Однако когда он увидел ее на сцене в комической роли, такой блестящей и на вид такой веселой, в душу его закрался страх, что он потерял на обдумывание своего плана слишком много времени. Увидев, что она вошла в гондолу графа, а потом услышав ее истерический смех и не почувствовав в нем всего отчаяния измученной души, он решил, что опоздал, и в нем закипела досада. Но когда, возмущенная его оскорблениями, она с презрением выгнала его, он снова почувствовал к ней уважение, смешанное со страхом, и долго стоял на лестнице, а потом бродил по берегу, ожидая, что она его позовет. Он отважился даже постучаться к ней и, стоя за дверью, молить о прощении, но гробовое молчание царило в комнате, куда ему уже никогда не суждено было войти вместе с Консуэло. Смущенный, подавленный, ушел он к себе, намереваясь на следующий день вернуться снова и добиться большего успеха.
«Так или иначе, – говорил он себе, – план мой будет осуществлен: она знает о любви графа, дело наполовину сделано».

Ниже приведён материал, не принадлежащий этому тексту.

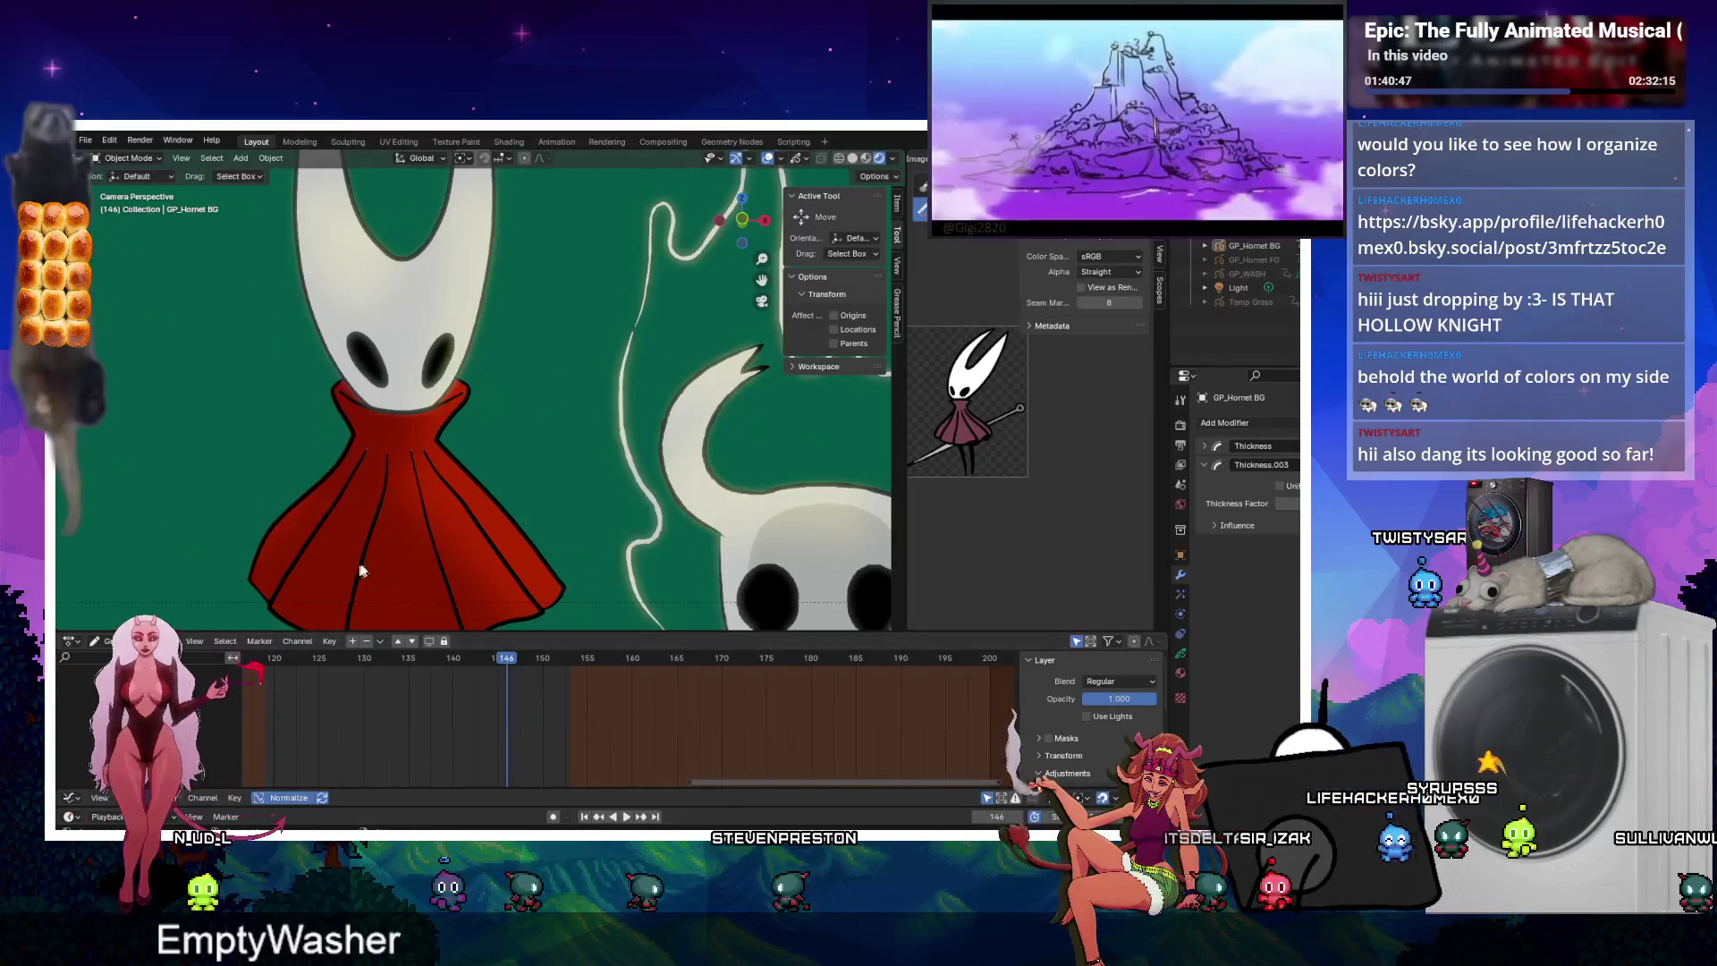
{"action": "scroll", "coordinate": [304, 388], "scroll_direction": "down", "scroll_amount": 2}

Измученный усталостью, Андзолетто долго спал на следующее утро, а после полудня отправился к Корилле.
– Поразительная новость! – воскликнула она, раскрывая ему объятия. – Консуэло уехала!
– Уехала? С кем? Куда?
– В Вену, куда ее отправил Порпора и куда сам он собирается ехать за ней следом. Эта хитрая девчонка провела нас всех: она была приглашена на императорскую сцену, где Порпора ставит свою новую оперу.
– Уехала! Уехала, не сказав мне ни слова! – закричал Андзолетто, бросаясь к двери.
– О! Теперь тебе уже не найти ее в Венеции! – злобно и торжествующе глядя на него, проговорила Корилла. – С рассветом она села на корабль и отправилась в Пеллестрину. Сейчас она уже далеко. Дзустиньяни, которого она провела (он воображал, что пользуется у нее успехом), просто в бешенстве, даже захворал. Только что по его поручению приходил Порпора и просил меня петь в сегодняшнем спектакле. Стефанини страшно устал от театра, жаждет отдохнуть, наконец, на своей вилле и мечтает, чтобы ты возобновил свои дебюты. Итак, знай: завтра тебе предстоит снова выступить в «Гипермнестре». Сейчас я иду на репетицию, меня ждут. Если не веришь, пойди прогуляйся по городу – сам убедишься, что все это правда.
– О фурия! Ты победила! – вскричал Андзолетто. – Но ты убиваешь меня!
И он упал без чувств на персидский ковер куртизанки.